Task inputs:
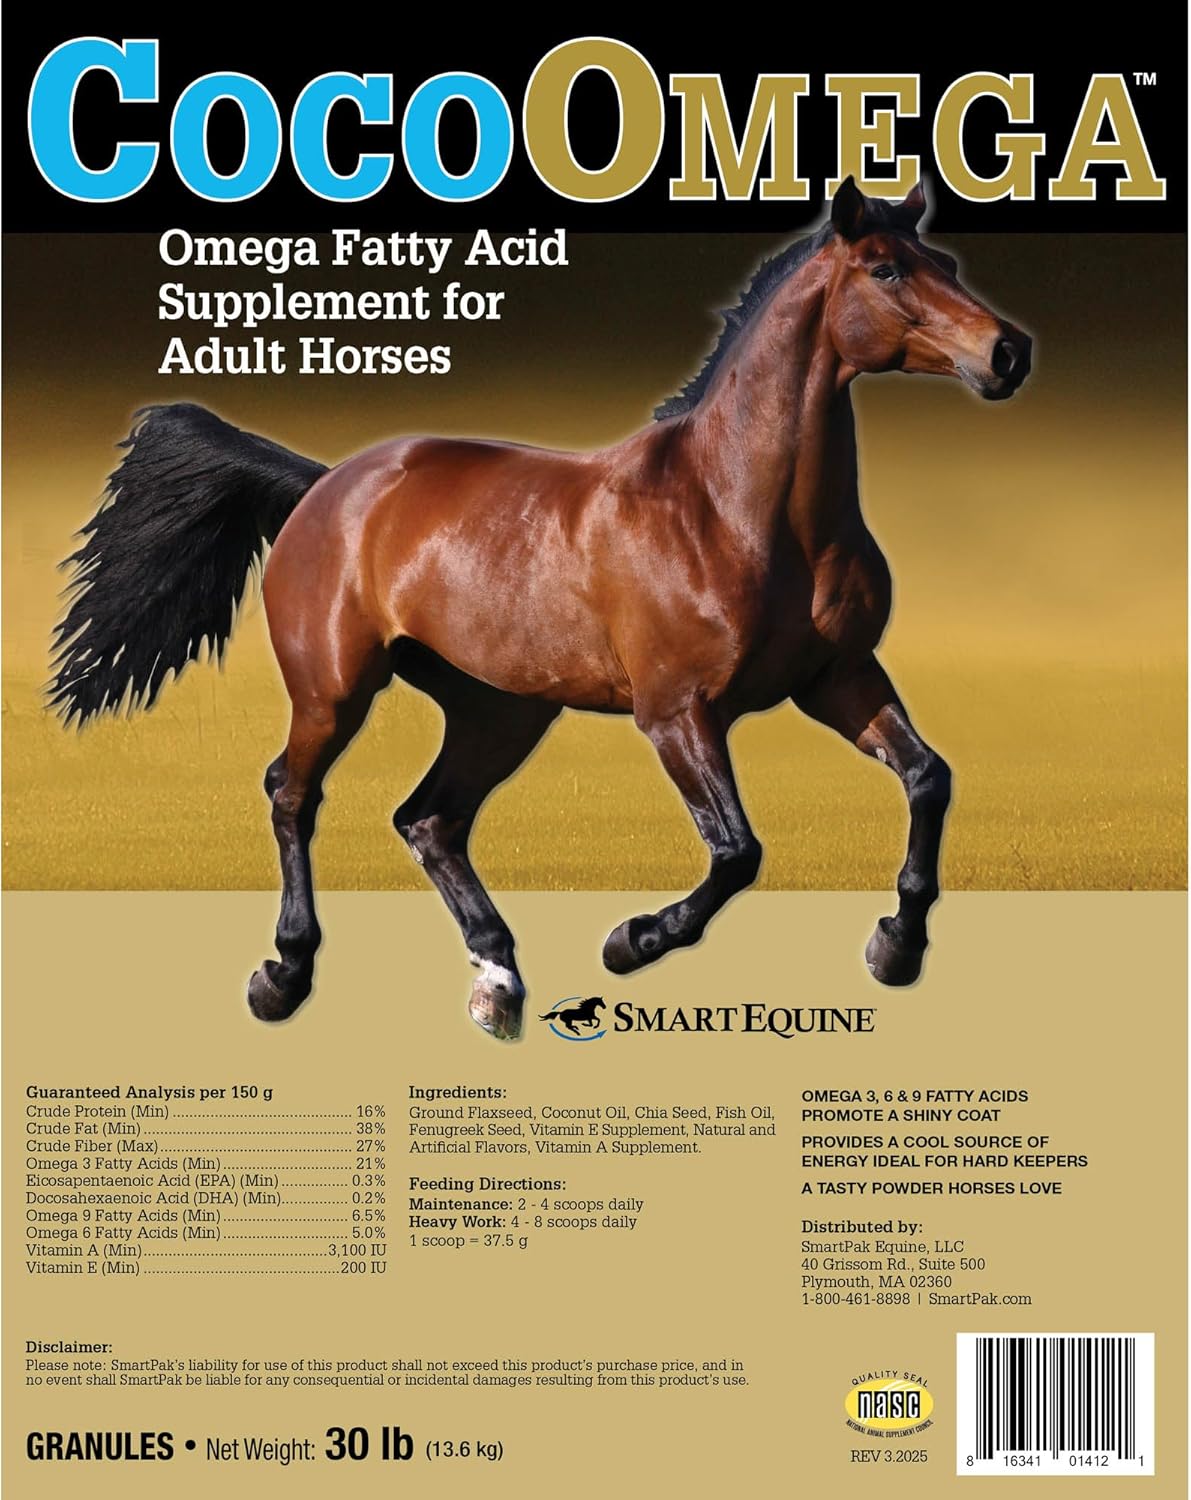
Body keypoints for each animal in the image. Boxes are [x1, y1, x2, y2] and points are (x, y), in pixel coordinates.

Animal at [49, 178, 1031, 1041]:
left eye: (944, 259)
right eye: (885, 270)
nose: (1008, 353)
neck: (734, 510)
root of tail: (327, 485)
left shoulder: (838, 679)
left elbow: (927, 778)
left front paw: (895, 947)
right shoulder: (677, 712)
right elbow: (736, 851)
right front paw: (631, 941)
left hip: (500, 711)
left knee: (429, 820)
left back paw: (497, 980)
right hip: (334, 691)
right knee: (293, 793)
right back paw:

Task requirements: Once the line containing "neck: (734, 510)" is found, print it and every line after it through the end of the listing, exactly and alone.

Solution to this task:
neck: (734, 510)
root of tail: (327, 485)
left shoulder: (838, 679)
left elbow: (927, 778)
left front paw: (895, 947)
right shoulder: (677, 712)
right elbow: (736, 851)
right front paw: (631, 941)
left hip: (500, 711)
left knee: (429, 820)
left back paw: (497, 980)
right hip: (334, 691)
right knee: (293, 793)
right back paw:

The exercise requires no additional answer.